「黒田ショック」で住宅ローン金利はどうなる?悲劇は起きないと予測する理由
2022年12月23日
2022年12月20日、日銀の黒田東彦総裁は長期金利の上限引き上げを発表。市場は一時、1ドル=131円台まで急激な円高に向かいました。住宅ローンが心配な人も多いでしょう。しかし私は、23年の住宅ローン金利が大幅に上がる可能性は低いと予測しています。
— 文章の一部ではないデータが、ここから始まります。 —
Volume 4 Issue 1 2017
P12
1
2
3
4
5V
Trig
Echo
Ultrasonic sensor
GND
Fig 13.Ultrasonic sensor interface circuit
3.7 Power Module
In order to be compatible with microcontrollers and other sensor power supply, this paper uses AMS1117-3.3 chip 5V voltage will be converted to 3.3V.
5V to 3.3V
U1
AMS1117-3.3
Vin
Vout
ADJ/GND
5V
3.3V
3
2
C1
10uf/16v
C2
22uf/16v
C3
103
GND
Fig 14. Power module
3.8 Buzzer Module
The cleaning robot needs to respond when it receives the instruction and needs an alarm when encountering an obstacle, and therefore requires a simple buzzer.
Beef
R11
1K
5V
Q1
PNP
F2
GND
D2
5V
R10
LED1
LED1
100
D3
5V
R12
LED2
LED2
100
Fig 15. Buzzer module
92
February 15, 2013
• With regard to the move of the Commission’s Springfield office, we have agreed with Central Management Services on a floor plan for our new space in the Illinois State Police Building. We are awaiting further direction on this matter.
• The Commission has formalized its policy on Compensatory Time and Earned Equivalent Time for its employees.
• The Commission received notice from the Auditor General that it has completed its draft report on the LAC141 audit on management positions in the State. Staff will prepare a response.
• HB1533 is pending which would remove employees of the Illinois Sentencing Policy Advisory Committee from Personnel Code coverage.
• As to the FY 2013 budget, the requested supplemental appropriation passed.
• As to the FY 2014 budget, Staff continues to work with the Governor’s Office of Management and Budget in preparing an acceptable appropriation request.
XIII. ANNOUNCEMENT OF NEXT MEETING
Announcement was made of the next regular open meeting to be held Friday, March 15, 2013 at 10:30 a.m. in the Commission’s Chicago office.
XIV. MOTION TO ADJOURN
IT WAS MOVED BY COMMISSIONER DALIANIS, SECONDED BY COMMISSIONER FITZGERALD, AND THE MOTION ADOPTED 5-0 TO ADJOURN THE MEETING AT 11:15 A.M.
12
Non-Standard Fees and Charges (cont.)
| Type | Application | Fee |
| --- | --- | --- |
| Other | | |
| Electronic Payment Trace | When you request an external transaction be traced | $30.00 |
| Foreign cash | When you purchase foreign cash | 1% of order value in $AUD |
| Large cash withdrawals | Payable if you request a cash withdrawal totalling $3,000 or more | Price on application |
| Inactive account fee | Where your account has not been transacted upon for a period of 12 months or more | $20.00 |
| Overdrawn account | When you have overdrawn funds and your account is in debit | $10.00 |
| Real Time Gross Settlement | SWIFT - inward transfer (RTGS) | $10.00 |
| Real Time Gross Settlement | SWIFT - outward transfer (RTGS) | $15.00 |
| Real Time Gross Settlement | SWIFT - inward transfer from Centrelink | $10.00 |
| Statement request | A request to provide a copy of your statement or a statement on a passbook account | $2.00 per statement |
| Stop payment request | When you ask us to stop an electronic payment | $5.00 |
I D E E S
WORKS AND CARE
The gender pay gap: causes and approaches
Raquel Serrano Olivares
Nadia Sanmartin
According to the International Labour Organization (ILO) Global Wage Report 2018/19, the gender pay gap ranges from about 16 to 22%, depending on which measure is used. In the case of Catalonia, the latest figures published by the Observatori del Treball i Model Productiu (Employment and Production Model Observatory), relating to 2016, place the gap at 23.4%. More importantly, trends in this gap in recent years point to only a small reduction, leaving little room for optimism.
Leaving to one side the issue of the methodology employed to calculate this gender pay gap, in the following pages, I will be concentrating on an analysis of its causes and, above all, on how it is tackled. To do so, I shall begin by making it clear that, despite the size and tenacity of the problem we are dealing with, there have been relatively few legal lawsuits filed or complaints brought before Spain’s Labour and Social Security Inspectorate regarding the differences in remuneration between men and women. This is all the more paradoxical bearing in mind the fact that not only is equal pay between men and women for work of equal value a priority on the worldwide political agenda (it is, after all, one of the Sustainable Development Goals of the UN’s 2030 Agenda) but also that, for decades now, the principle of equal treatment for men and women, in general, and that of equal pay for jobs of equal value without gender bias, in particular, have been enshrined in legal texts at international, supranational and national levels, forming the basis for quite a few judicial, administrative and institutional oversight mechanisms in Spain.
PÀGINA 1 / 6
(百年コンサルティング代表 鈴木貴博) ● "黒田ショック"で市場は急激な円高へ 一時は1ドル=131円台に 2022年12月20日、日銀の黒田東彦総裁が長期金利の上限をこれまでの0.25%から0.50%へと引き上げると発表し、市場に衝撃が走りました。 会見では黒田総裁は「利上げではない」と強調したものの、市場では金融緩和政策の事実上の見直しではないかという観測が広がり、日経平均は一時800円安、為替レートは1ドル=137円台から131円台へと急激な円高に向かいました。 簡単に言うと、12年12月の安倍政権誕生に始まり、ちょうど10年続いたアベノミクスによる異次元緩和がいよいよ終わるのではないかと市場がとらえたのです。ゼロ金利が終わることで世の中に出回るお金が少なくなり、企業業績も悪くなることが想像できるため株安が起きたわけです。 そうなると、もうひとつ心配なのが住宅ローンです。異次元緩和が終わると住宅ローン金利も上がることが予想されますから、マイホームを買って間もない人は気が気でないかもしれません。
- 住宅ローン加入者の8割以上が 変動金利を選択している そもそも日本人は住宅ローンについて変動金利を選ぶ人が多く、全体の約7割、21年に実施された調査では8割の人が変動金利の住宅ローンを選択しています。変動金利のほうがそもそも固定金利よりも金利は低く、かつ、黒田総裁の方針が変わらない限りその低い金利が続くと考えられたことから、皆が変動金利を選んだというわけです。 昨今の大都市圏でのマンション価格高騰で、そもそも低金利でも住宅ローンの支払いがきつい家計が多い中、その支払い額がこれから増えるようなことがあれば打撃も大きいため、そのような人たちは不安を感じているかもしれません。 実は私もまだ10年以上、住宅ローンが残っています。私は日本人としては少数派の「あえて固定金利を選んだ側」のひとりなのですが、実はその固定金利も10年ごとに見直しが入ります。ですから、今後金利が上がれば最後の10年間のローンの支払い額は大幅に増加するでしょう。つまり、固定金利の人でもまったく安心というわけではないのです。